Problem requirements
Please copy the records below word for word, leaving out the pictures.

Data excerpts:
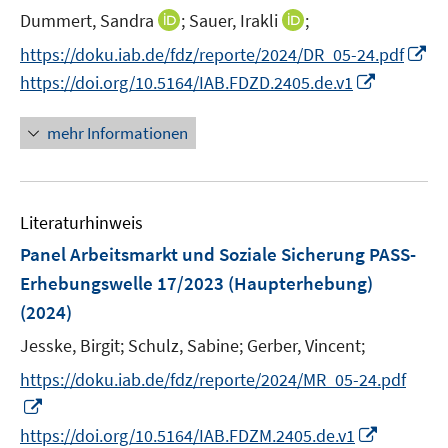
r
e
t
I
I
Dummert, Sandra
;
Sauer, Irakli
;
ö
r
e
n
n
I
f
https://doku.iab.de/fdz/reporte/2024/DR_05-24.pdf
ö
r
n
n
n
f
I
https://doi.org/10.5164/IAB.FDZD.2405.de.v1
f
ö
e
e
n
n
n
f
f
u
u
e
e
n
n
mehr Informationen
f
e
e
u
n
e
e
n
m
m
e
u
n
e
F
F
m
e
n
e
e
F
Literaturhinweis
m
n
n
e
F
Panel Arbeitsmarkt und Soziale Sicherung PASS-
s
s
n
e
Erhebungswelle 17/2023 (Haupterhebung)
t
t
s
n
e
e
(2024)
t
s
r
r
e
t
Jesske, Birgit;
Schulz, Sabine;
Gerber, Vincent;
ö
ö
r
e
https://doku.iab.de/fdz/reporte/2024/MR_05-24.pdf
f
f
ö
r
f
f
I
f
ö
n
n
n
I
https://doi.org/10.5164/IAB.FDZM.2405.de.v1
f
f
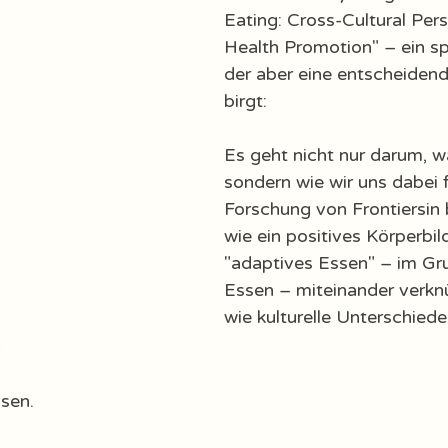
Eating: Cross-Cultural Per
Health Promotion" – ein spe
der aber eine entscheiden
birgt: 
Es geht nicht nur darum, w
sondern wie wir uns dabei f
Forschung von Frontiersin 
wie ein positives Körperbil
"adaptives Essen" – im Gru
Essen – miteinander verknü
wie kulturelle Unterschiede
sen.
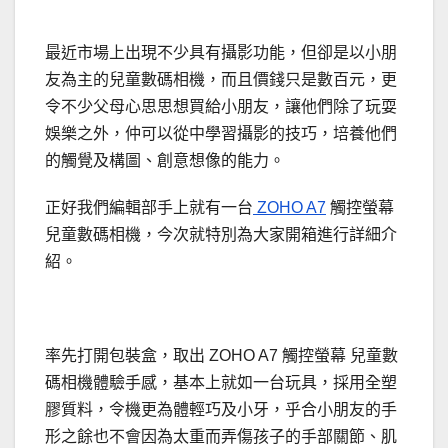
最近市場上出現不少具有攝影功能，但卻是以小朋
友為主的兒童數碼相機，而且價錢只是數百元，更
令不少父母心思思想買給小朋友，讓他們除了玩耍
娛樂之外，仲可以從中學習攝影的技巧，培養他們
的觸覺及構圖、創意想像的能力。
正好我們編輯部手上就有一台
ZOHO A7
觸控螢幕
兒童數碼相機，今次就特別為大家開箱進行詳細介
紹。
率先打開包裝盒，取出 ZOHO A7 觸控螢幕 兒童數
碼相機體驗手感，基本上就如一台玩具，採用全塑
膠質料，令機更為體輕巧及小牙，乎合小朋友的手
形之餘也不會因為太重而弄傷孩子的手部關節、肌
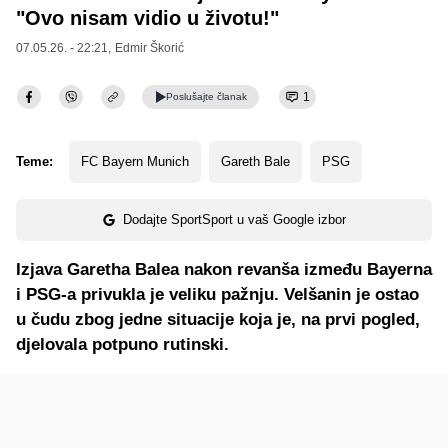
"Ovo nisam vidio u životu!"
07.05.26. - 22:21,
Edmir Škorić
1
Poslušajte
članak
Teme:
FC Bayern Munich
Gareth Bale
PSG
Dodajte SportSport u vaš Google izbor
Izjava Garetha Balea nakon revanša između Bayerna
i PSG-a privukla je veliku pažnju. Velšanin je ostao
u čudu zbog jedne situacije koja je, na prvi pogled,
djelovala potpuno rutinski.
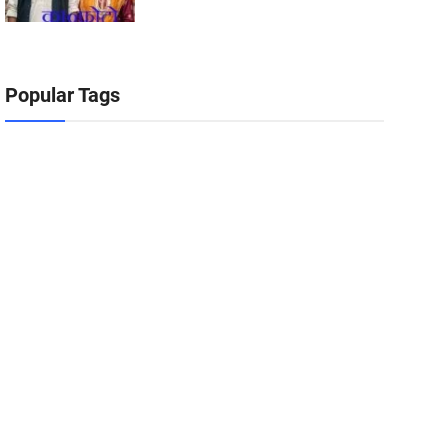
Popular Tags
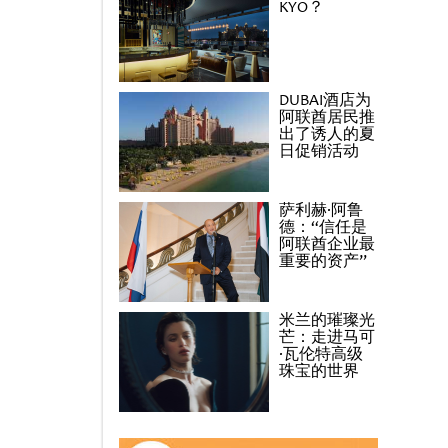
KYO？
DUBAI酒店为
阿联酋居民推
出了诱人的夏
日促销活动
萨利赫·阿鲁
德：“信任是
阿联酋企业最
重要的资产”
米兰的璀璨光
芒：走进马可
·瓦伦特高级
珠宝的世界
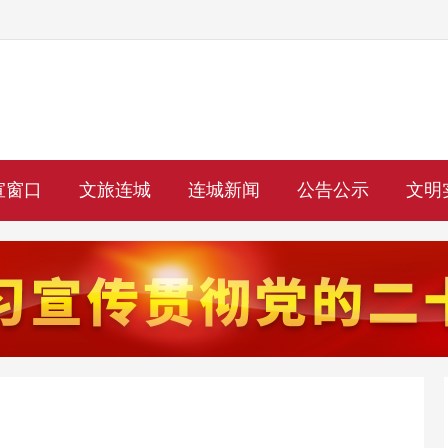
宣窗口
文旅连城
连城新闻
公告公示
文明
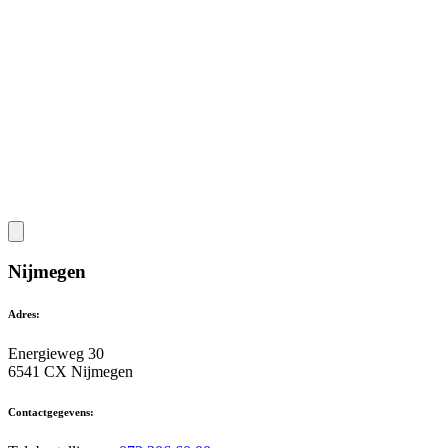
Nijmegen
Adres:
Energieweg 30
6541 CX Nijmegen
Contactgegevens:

Solution to this task
r
e
t
I
I
Dummert, Sandra
;
Sauer, Irakli
;
ö
r
e
n
n
I
f
https://doku.iab.de/fdz/reporte/2024/DR_05-24.pdf
ö
r
n
n
n
f
I
https://doi.org/10.5164/IAB.FDZD.2405.de.v1
f
ö
e
e
n
n
n
f
f
u
u
e
e
n
n
mehr Informationen
f
e
e
u
n
e
e
n
m
m
e
u
n
e
F
F
m
e
n
e
e
F
Literaturhinweis
m
n
n
e
F
Panel Arbeitsmarkt und Soziale Sicherung PASS-
s
s
n
e
Erhebungswelle 17/2023 (Haupterhebung)
t
t
s
n
e
e
(2024)
t
s
r
r
e
t
Jesske, Birgit;
Schulz, Sabine;
Gerber, Vincent;
ö
ö
r
e
https://doku.iab.de/fdz/reporte/2024/MR_05-24.pdf
f
f
ö
r
f
f
I
f
ö
n
n
n
I
https://doi.org/10.5164/IAB.FDZM.2405.de.v1
f
f
Eating: Cross-Cultural Per
Health Promotion" – ein spe
der aber eine entscheiden
birgt: 
Es geht nicht nur darum, w
sondern wie wir uns dabei f
Forschung von Frontiersin 
wie ein positives Körperbil
"adaptives Essen" – im Gru
Essen – miteinander verknü
wie kulturelle Unterschiede
sen.
最近市場上出現不少具有攝影功能，但卻是以小朋
友為主的兒童數碼相機，而且價錢只是數百元，更
令不少父母心思思想買給小朋友，讓他們除了玩耍
娛樂之外，仲可以從中學習攝影的技巧，培養他們
的觸覺及構圖、創意想像的能力。
正好我們編輯部手上就有一台
ZOHO A7
觸控螢幕
兒童數碼相機，今次就特別為大家開箱進行詳細介
紹。
率先打開包裝盒，取出 ZOHO A7 觸控螢幕 兒童數
碼相機體驗手感，基本上就如一台玩具，採用全塑
膠質料，令機更為體輕巧及小牙，乎合小朋友的手
形之餘也不會因為太重而弄傷孩子的手部關節、肌
"Ovo nisam vidio u životu!"
07.05.26. - 22:21,
Edmir Škorić
1
Poslušajte
članak
Teme:
FC Bayern Munich
Gareth Bale
PSG
Dodajte SportSport u vaš Google izbor
Izjava Garetha Balea nakon revanša između Bayerna
i PSG-a privukla je veliku pažnju. Velšanin je ostao
u čudu zbog jedne situacije koja je, na prvi pogled,
djelovala potpuno rutinski.
Popular Tags
KYO？
DUBAI酒店为
阿联酋居民推
出了诱人的夏
日促销活动
萨利赫·阿鲁
德：“信任是
阿联酋企业最
重要的资产”
米兰的璀璨光
芒：走进马可
·瓦伦特高级
珠宝的世界
宣窗口
文旅连城
连城新闻
公告公示
文明
Nijmegen
Adres:
Energieweg 30
6541 CX Nijmegen
Contactgegevens:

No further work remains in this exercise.